Correctional Services False Imprisonments


Mr VAN HOLST PELLEKAAN (Stuart) (15:17): Today in question time I asked the Attorney-General about whether he was aware of any cases where people have been falsely imprisoned in our corrections system. He did say that he would get back to the house and to me with specific details, and I am sure he will do that, and I am grateful for the information that he will provide. However, I would like to say how concerned I am about the fact that this could actually happen.

The Attorney told us that this came up because of administrative errors. The hypothetical example that he used was that prison officers might think that a person was due to be released on a certain day and that it might be incorrect and they should have been released sooner than that. I understand that there is one person who in the 2012-13 financial year was mistakenly imprisoned for 20 days.

Now, Mr Speaker, I am sure you would agree with all of us that that is a terrible imposition to place on any person. I think that it is totally separate from the reason that they might have been there. Whether it is for the most minor crime that would lead to imprisonment or for something at the maximum end of the scale, spending an extra 20 days in prison that you are not due to spend in prison is a dreadful penalty for anybody to pay.

The Attorney did say that he would also look into whether any sort of compensation had been made to any of the eight people who, I am led to believe, have been falsely imprisoned within the last financial year. I am not suggesting that for any one of those cases there should be financial compensation paid, because I am not familiar with the details and, with the work I have done with FOI, I do not have enough detail to able to say that, but I think it is a very important question to ask: whether that is appropriate.

What is absolutely critical to this issue for me is that if it could happen to one person it can happen to another person; it could happen to anybody who happened to be in prison. It could happen to a person who was due to be released on one day and was released too late, as the Attorney said he understands can happen. It could happen to a person who perhaps was not meant to go to prison at all. It could happen to a person who might be in the custody of police or the Department for Correctional Services for some reason but was not actually meant to be imprisoned.

So, it can happen at either end of the scale and, at either end of the scale, I think it is terribly important. If we think of any one of our friends or family members who could end up falling foul of the law, I am sure that we would think it was appropriate for them to pay the appropriate penalty, but I am sure that we would all be dreadfully concerned to think that they could pay an inappropriate penalty—that they could be imprisoned inappropriately. We would all be very concerned and worried about the physical and mental impact that that might have on them.
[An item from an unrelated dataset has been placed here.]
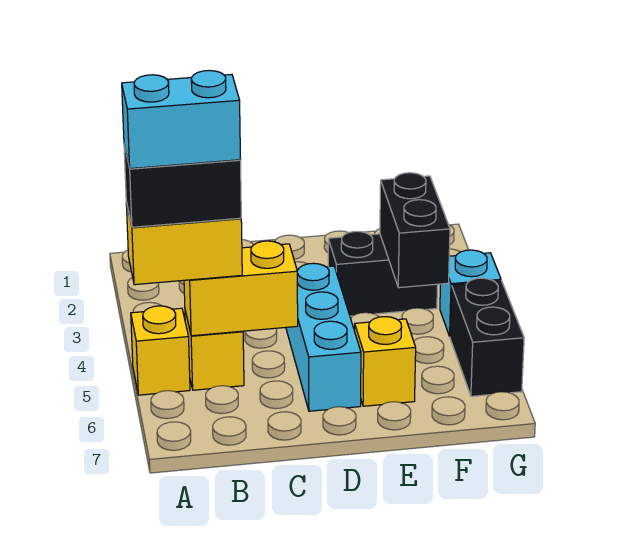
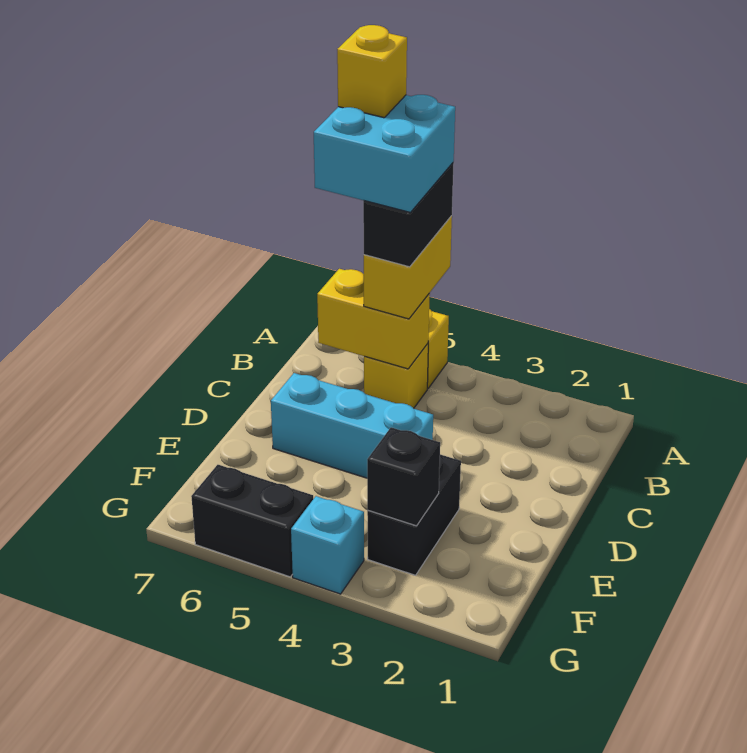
cyan 1x2 brick [122,70,241,169] -> cyan 2x2 brick [314,95,455,212]
yellow 1x2 brick [184,241,298,336] -> yellow 1x2 brick turned to [317,269,430,369]
yellow 1x1 brick [355,317,416,406] -> yellow 1x1 brick moved to [337,25,407,118]
black 1x2 brick [380,173,450,288] -> black 1x1 brick [367,427,440,526]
I urge all members of this house to consider this issue very seriously. I look forward to receiving the information that the Attorney will bring back to me and to this house, providing details of the times that it has happened in the last financial year. Of course, and perhaps most importantly, I urge the government and I urge the Department for Correctional Services to do whatever they can to make sure that it does not happen this financial year or next financial year. This is a very important issue that must be taken seriously.